CM . . . .
Volume V Number 15 . . . . March 26, 1999
Ken Ainsworth. Photographs by Rodrigo Moreno. Illustrated by Tina Holdcroft.
Grades 3 - 6 / Ages 8 - 11.
Dad and Lindsey got their board from the garage. Dad said, "We'll have to check the end to see if it's square." Lindsey took his try square and fitted it around the corner of the board. They could see a big gap between the board and the blade. "We'll cut it straight," said Dad.Do-it-yourself woodworking projects for kids and their parents are described in these first two volumes of the "Building Together Series." Ainsworth, a professional woodworker and industrial arts teacher, believes that time spent building something as a family will result, not only in a useful product, but also in positive, loving relationships between parents and their children. His kid-centered approach involves the children as much as possible.
Each volume provides instructions for two projects, neither of which requires power tools. The projects are introduced by a page on safety precautions- for example, "woodworkers" of all ages are encouraged to wear safety goggles for their own protection. Next is a list of required tools and materials. Most of the materials can generally be found in any home toolbox, while others can be purchased inexpensively at the local lumberyard or hardware store. A brief personal anecdote from the author's family explains the idea behind the project. Most readers will likely skip the anecdote and go right to work.

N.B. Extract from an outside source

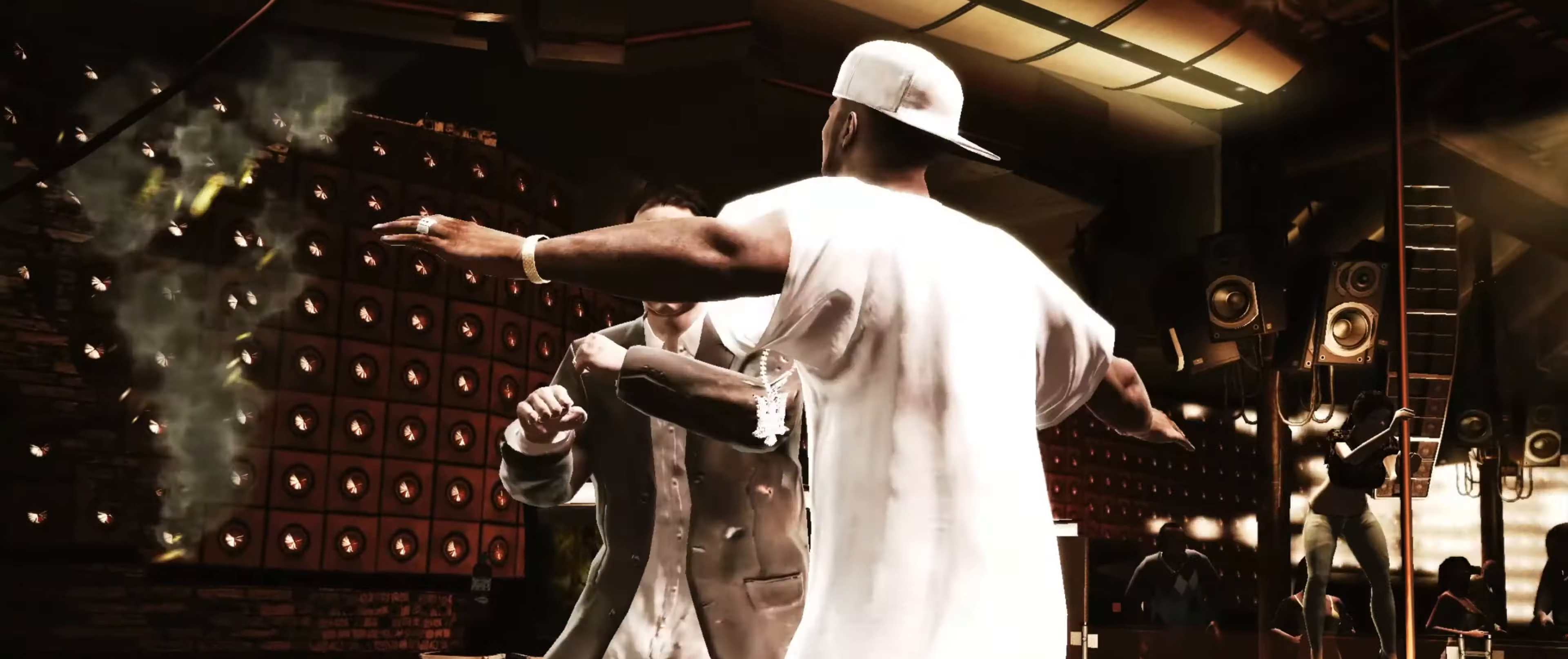
{"buttons": [], "left_stick": "center", "right_stick": "center", "events": [[17, "left_stick", "up"], [100, "left_stick", "center"], [417, "right_stick", "up-left"], [500, "right_stick", "center"]]}
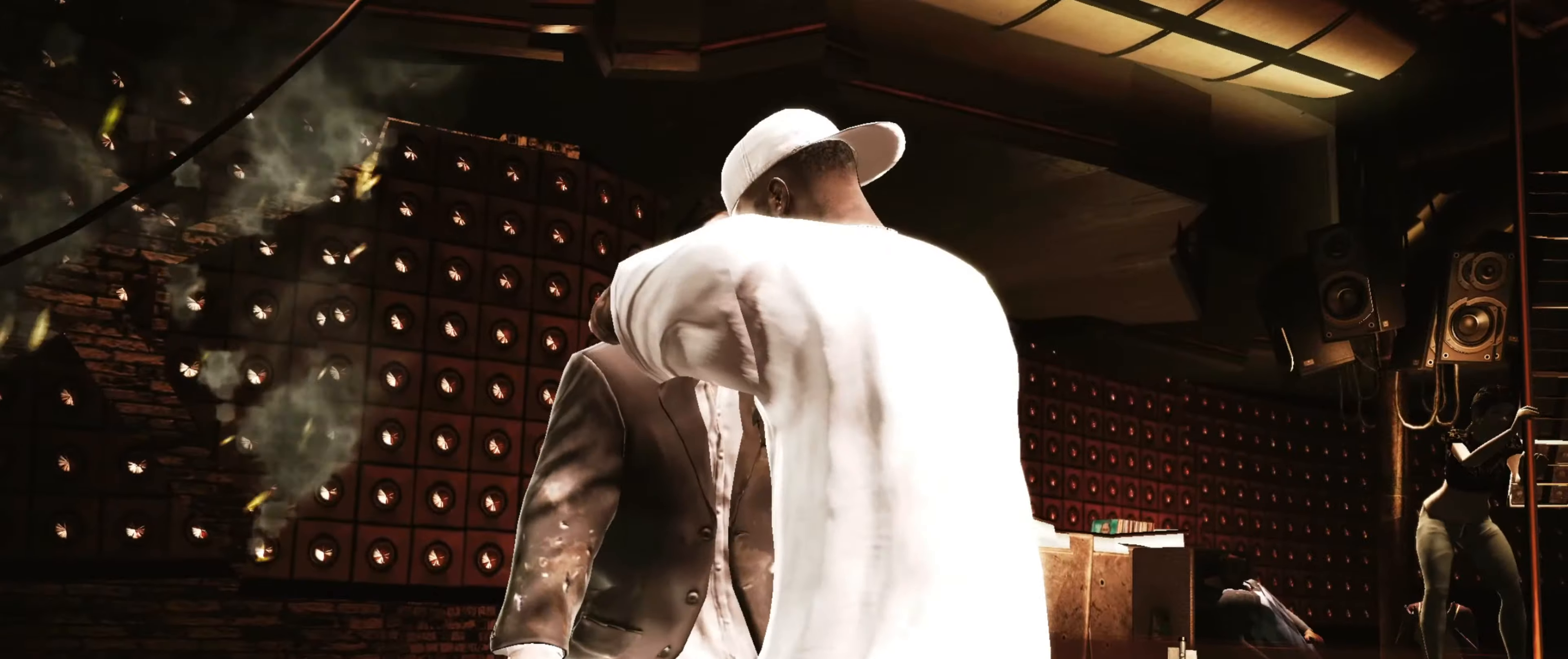
{"buttons": [], "left_stick": "center", "right_stick": "center", "events": []}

The format of the two books is the same. Four full-colour photographs per double-page spread show Ainsworth and his daughter demonstrating the steps involved in the project. Beneath each photo is a paragraph describing "how-to" and offering helpful hints. Sidebars, each featuring a wacky cartoon bird, explain woodworking terminology, the correct use of tools and additional tips to ensure the project's success. Interspersed throughout the text are related stories, mostly conversational in nature, which tell how the project was first conceived or how it turned out.
Text is written, for the most part, in kids' language, but is meant for parent and child to read together. Preferably, the parent will read the book first to get a feel for the project and the degree of difficulty as well as its appropriateness to the child's age and abilities.
Though Ainsworth emphasizes fun over a perfect finished product and his idea of fostering family togetherness through building is basically a good one, he could have done without the narrative style and the personal anecdotes between projects and especially in the description of the steps. For example, rather than simply giving the instruction, he tells what his daughter did and incorporates it into the instruction. This wordiness is annoying to anyone who likes to read directions a few times before beginning to work or to someone who must reread a step to check whether the job has been done correctly. In the space saved by eliminating the dialogue and the "story" parts, Ainsworth could have presented a third project.
One of the series' strengths is that the author's co-woodworker is a young girl--his daughter--who acts as a role model for other females in a traditionally male-dominated endeavor. Another strength lies in the crystal-clear photographs, including a number of close-ups, all of which match the text perfectly. The remainder of the illustrations are cartoon like, colourful and bright.
Basically, the premise of this series is a good one, but the text needs some revision. Be prepared to read a lot of extraneous text.
Recommended with reservations.
Gail Hamilton is the teacher-librarian at Bird's Hill School, East St. Paul, Manitoba.